The Wisconsin Towns Association has expressed concern since PSC 128 was released about two years ago that the setback distances from non-participating residences of only 1,250 feet was too low. In addition this report of four acoustical consultants has recommended additional study be conducted on an “urgent priority basis.” Wisconsin Towns Association is not opposed to alternative energy, including wind turbines. However, serious health concerns have been raised by individuals and supported by this report that warrant further study. We are urging the PSC to stop permitting the installation of large industrial wind turbines until such studies can be completed.

As always, we dedicate this story to that learned professor of public health, Australia’s very own Professor Simon Chapman.

Simon Chapman

 

  1. Comment by Bill Carson on 01/27/2013 at 6:38 am

    The State of Wisconsin reviewed the noise study done for Falmouth, Massachusetts by the State of Massachusetts. Based on how poorly the study was done for Massachusetts, the State of Wisconsin has decided to stop the insanity.

    Here is part of what the Wisconsin Board found.

    Check what Wisconsin feels are the qualifications of the people who did the Falmouth, Massachusetts noise tests.

    Expert “independent” panel members:

    Drs. James F. Manwell and Dora Anne Mills are extreme pro-wind advocates. Manwell oversaw the first utility-scale wind turbine and the largest wind turbine constructed in Massachusetts. Manwell has won several awards from the American Wind Association and U.S.Department of Energy.

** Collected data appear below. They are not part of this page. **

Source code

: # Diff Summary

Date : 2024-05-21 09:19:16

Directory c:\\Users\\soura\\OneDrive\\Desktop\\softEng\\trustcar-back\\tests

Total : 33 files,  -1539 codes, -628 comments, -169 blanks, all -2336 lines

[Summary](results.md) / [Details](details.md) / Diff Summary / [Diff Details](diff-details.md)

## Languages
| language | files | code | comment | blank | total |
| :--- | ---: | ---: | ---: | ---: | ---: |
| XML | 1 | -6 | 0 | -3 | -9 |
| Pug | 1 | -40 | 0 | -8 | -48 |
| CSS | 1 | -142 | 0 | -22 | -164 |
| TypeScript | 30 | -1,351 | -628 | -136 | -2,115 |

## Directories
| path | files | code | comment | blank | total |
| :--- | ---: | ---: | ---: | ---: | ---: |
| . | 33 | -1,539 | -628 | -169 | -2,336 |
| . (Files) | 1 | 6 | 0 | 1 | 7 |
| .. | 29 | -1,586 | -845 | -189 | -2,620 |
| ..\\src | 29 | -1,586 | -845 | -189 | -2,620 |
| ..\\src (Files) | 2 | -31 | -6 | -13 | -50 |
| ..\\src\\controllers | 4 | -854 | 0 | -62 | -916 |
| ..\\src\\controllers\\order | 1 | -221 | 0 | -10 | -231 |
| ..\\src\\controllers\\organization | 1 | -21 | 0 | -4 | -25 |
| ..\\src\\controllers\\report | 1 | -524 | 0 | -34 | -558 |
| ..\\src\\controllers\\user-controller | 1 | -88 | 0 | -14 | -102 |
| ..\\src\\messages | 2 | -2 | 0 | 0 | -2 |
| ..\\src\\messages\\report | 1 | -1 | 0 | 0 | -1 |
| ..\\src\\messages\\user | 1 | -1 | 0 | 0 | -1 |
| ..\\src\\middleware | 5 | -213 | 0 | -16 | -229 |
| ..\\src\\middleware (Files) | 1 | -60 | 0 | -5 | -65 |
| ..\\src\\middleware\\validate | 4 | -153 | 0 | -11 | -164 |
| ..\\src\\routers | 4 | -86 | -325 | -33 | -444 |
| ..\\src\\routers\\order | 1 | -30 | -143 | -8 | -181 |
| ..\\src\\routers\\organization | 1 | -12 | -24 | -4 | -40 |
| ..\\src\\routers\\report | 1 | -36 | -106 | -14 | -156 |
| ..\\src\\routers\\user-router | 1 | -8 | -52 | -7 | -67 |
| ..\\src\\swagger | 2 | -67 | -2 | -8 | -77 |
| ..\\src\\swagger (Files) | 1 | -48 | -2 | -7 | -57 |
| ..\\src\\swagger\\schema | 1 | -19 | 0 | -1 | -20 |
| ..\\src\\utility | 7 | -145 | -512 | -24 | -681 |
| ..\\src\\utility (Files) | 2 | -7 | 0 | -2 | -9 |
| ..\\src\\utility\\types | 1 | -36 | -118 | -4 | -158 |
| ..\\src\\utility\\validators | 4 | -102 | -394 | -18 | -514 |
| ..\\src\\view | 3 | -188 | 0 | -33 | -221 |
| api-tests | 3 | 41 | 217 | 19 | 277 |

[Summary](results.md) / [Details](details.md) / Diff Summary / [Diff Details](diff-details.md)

    Mills has provided public testimony and “op-ed” newspaper pieces supporting wind turbines while a member of the Commission and before the findings were released. Posted information on Maine’s CDC website as Maine’s public health director that wind turbines do not have negative health effects, in 2009.

    Page 2 of the study states that 5 of the panel members “did not have any direct experience with wind turbines.” While the other members had backgrounds in epidemiology, toxicology, neurology, and sleep medicine, they had no past direct experience with wind turbines.